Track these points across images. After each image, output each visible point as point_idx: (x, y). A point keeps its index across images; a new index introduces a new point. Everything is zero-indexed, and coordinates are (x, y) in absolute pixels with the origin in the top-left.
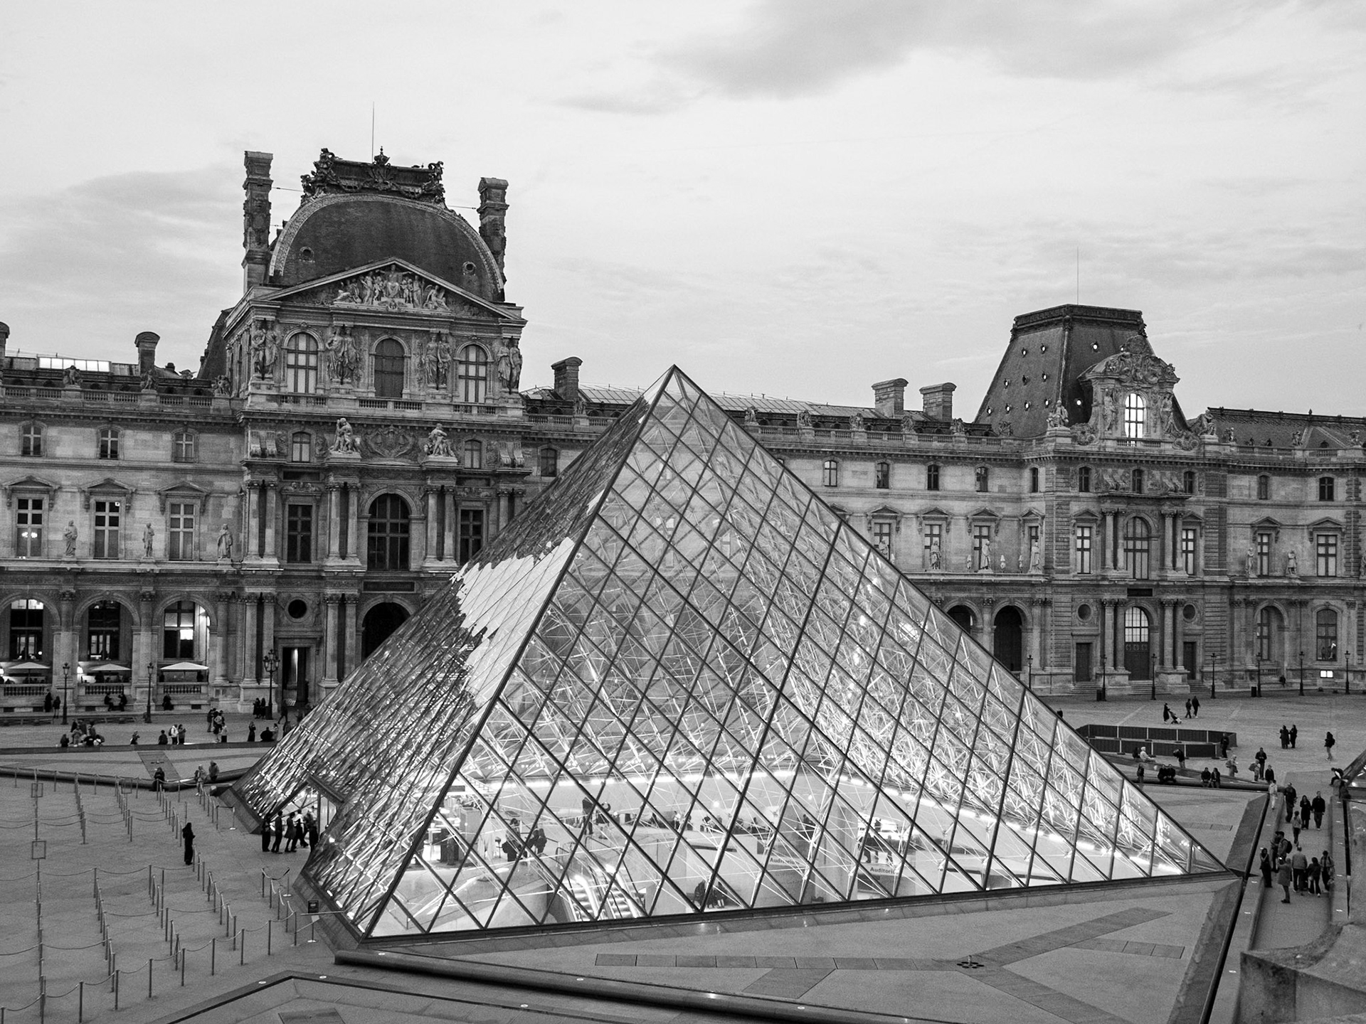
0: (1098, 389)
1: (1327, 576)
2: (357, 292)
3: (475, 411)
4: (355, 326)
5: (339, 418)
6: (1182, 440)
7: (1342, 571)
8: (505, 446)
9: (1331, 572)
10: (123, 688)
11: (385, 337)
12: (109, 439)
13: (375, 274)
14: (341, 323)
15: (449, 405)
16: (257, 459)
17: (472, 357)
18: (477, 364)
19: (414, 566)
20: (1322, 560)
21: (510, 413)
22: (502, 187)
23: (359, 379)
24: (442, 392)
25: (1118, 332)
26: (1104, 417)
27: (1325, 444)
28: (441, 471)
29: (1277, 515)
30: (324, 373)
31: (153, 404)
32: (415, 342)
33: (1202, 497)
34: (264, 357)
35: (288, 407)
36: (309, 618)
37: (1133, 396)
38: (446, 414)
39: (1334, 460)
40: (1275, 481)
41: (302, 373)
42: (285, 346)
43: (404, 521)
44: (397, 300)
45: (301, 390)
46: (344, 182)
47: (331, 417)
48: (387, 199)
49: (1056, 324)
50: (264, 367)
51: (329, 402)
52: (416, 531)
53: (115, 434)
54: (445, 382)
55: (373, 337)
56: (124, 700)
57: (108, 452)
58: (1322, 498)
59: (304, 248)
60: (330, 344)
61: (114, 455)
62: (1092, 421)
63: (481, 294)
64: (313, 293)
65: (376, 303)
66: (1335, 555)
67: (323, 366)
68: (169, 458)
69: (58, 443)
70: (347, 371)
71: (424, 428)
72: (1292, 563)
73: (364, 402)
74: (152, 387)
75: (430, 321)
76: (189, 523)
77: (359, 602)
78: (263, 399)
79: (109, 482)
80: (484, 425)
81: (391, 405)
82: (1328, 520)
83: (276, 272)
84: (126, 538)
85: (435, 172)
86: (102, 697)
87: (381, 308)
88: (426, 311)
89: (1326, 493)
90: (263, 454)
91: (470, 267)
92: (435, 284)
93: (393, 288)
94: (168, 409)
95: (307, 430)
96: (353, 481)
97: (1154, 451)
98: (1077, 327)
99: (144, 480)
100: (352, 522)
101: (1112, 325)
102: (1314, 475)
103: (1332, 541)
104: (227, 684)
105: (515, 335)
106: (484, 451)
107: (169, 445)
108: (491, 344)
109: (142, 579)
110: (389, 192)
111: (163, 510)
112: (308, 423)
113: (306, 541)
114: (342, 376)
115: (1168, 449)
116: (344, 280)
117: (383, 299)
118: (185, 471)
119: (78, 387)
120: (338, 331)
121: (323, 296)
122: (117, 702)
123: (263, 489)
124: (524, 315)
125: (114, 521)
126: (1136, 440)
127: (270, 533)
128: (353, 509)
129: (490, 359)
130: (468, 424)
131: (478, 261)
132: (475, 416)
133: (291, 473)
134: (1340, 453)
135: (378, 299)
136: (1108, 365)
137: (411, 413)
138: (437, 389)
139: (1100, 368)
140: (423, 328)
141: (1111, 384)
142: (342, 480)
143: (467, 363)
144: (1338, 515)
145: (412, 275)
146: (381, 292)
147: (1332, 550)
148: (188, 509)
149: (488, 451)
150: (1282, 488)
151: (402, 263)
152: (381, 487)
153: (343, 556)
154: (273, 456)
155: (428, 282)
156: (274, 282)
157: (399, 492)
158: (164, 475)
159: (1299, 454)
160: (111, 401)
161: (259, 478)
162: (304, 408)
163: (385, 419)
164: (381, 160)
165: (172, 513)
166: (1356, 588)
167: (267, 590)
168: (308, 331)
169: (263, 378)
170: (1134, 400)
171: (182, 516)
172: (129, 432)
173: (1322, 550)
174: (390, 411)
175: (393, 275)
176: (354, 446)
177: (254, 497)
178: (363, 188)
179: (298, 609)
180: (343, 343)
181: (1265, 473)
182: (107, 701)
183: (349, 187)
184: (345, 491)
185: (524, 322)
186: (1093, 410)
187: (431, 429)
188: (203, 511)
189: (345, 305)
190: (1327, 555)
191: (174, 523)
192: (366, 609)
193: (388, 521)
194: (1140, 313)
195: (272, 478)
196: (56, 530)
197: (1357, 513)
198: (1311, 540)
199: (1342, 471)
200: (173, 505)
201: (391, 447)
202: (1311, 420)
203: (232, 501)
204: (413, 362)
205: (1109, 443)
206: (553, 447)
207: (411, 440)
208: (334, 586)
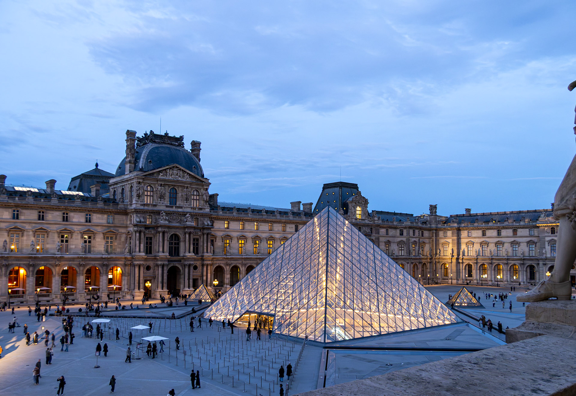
0: (350, 205)
1: (402, 255)
2: (165, 174)
3: (197, 209)
4: (165, 184)
5: (161, 211)
6: (369, 219)
7: (405, 254)
8: (205, 220)
9: (403, 255)
10: (97, 293)
11: (172, 187)
12: (88, 216)
13: (170, 168)
14: (161, 183)
15: (190, 207)
16: (139, 223)
17: (195, 194)
18: (196, 195)
19: (181, 254)
20: (400, 251)
21: (206, 210)
22: (199, 143)
23: (165, 200)
24: (188, 204)
25: (352, 189)
26: (352, 213)
27: (400, 221)
28: (191, 227)
29: (390, 239)
30: (155, 198)
31: (102, 206)
32: (180, 189)
33: (374, 234)
34: (139, 193)
35: (146, 207)
36: (151, 271)
37: (358, 207)
38: (189, 210)
39: (403, 225)
40: (390, 230)
41: (149, 197)
42: (145, 189)
43: (178, 242)
44: (176, 176)
45: (149, 202)
46: (156, 140)
47: (159, 211)
48: (168, 146)
49: (337, 187)
50: (139, 195)
51: (157, 206)
52: (182, 245)
53: (90, 215)
54: (188, 201)
55: (169, 187)
56: (98, 297)
57: (88, 220)
58: (400, 235)
59: (149, 160)
60: (157, 189)
61: (90, 222)
62: (349, 214)
63: (198, 175)
64: (153, 174)
65: (170, 177)
66: (403, 250)
67: (155, 196)
68: (106, 222)
69: (73, 217)
70: (162, 197)
71: (184, 214)
72: (394, 252)
73: (167, 206)
74: (101, 201)
75: (185, 183)
76: (111, 242)
77: (167, 265)
78: (139, 205)
79: (89, 230)
80: (200, 213)
81: (174, 207)
82: (402, 241)
83: (142, 167)
84: (94, 247)
85: (181, 138)
86: (92, 296)
87: (172, 179)
88: (184, 180)
89: (402, 234)
90: (140, 222)
91: (195, 167)
92: (186, 172)
93: (175, 173)
94: (106, 207)
95: (152, 215)
96: (166, 230)
97: (363, 222)
98: (343, 188)
99: (99, 229)
100: (166, 242)
101: (351, 188)
102: (398, 229)
103: (403, 246)
104: (129, 291)
105: (208, 187)
106: (199, 221)
107: (106, 218)
108: (200, 190)
109: (104, 260)
110: (168, 144)
111: (104, 238)
112: (152, 212)
113: (151, 248)
114: (161, 198)
115: (367, 222)
116: (162, 170)
117: (172, 176)
118: (111, 227)
119: (80, 201)
120: (160, 185)
121: (155, 175)
122: (96, 297)
123: (140, 232)
124: (210, 181)
125: (90, 242)
126: (359, 219)
127: (142, 245)
128: (166, 238)
129: (200, 194)
130: (195, 213)
131: (196, 165)
132: (197, 211)
133: (147, 227)
134: (405, 223)
135: (171, 176)
136: (353, 199)
137: (180, 210)
138: (187, 203)
139: (351, 199)
140: (183, 185)
141: (354, 204)
142: (163, 230)
143: (194, 195)
144: (404, 239)
145: (180, 169)
146: (172, 174)
147: (403, 249)
148: (111, 238)
149: (200, 221)
150: (392, 232)
151: (178, 166)
152: (173, 232)
153: (163, 252)
154: (143, 222)
155: (184, 171)
156: (141, 170)
157: (177, 233)
158: (104, 228)
159: (395, 223)
160: (90, 205)
161: (139, 229)
162: (150, 208)
163: (173, 211)
164: (166, 134)
165: (107, 239)
166: (409, 259)
167: (141, 262)
168: (151, 185)
169: (139, 199)
170: (358, 208)
171: (109, 240)
172: (94, 214)
173: (400, 249)
174: (174, 209)
175: (175, 169)
176: (166, 220)
177: (138, 235)
178: (162, 142)
179: (148, 268)
180: (161, 189)
181: (388, 228)
182: (93, 297)
183: (158, 142)
184: (164, 233)
185: (210, 184)
186: (349, 211)
187: (185, 215)
188: (116, 239)
189: (162, 177)
190: (402, 250)
191: (107, 242)
192: (169, 267)
193: (174, 242)
194: (357, 184)
195: (143, 229)
196: (73, 245)
197: (409, 239)
198: (398, 246)
199: (405, 228)
200: (107, 237)
201: (174, 220)
202: (395, 214)
203: (124, 236)
204: (179, 195)
205: (353, 220)
206: (213, 220)
207: (180, 218)
208: (161, 261)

========================================

■ **Description of the task**
Return, with no change at all, every line in the entries above from the line containing "96: (353, 481)" through the line containing "169: (263, 378)".

■ **Response to this task**
96: (353, 481)
97: (1154, 451)
98: (1077, 327)
99: (144, 480)
100: (352, 522)
101: (1112, 325)
102: (1314, 475)
103: (1332, 541)
104: (227, 684)
105: (515, 335)
106: (484, 451)
107: (169, 445)
108: (491, 344)
109: (142, 579)
110: (389, 192)
111: (163, 510)
112: (308, 423)
113: (306, 541)
114: (342, 376)
115: (1168, 449)
116: (344, 280)
117: (383, 299)
118: (185, 471)
119: (78, 387)
120: (338, 331)
121: (323, 296)
122: (117, 702)
123: (263, 489)
124: (524, 315)
125: (114, 521)
126: (1136, 440)
127: (270, 533)
128: (353, 509)
129: (490, 359)
130: (468, 424)
131: (478, 261)
132: (475, 416)
133: (291, 473)
134: (1340, 453)
135: (378, 299)
136: (1108, 365)
137: (411, 413)
138: (437, 389)
139: (1100, 368)
140: (423, 328)
141: (1111, 384)
142: (342, 480)
143: (467, 363)
144: (1338, 515)
145: (412, 275)
146: (381, 292)
147: (1332, 550)
148: (188, 509)
149: (488, 451)
150: (1282, 488)
151: (402, 263)
152: (381, 487)
153: (343, 556)
154: (273, 456)
155: (428, 282)
156: (274, 282)
157: (399, 492)
158: (164, 475)
159: (1299, 454)
160: (111, 401)
161: (259, 478)
162: (304, 408)
163: (385, 419)
164: (381, 160)
165: (172, 513)
166: (1356, 588)
167: (267, 590)
168: (308, 331)
169: (263, 378)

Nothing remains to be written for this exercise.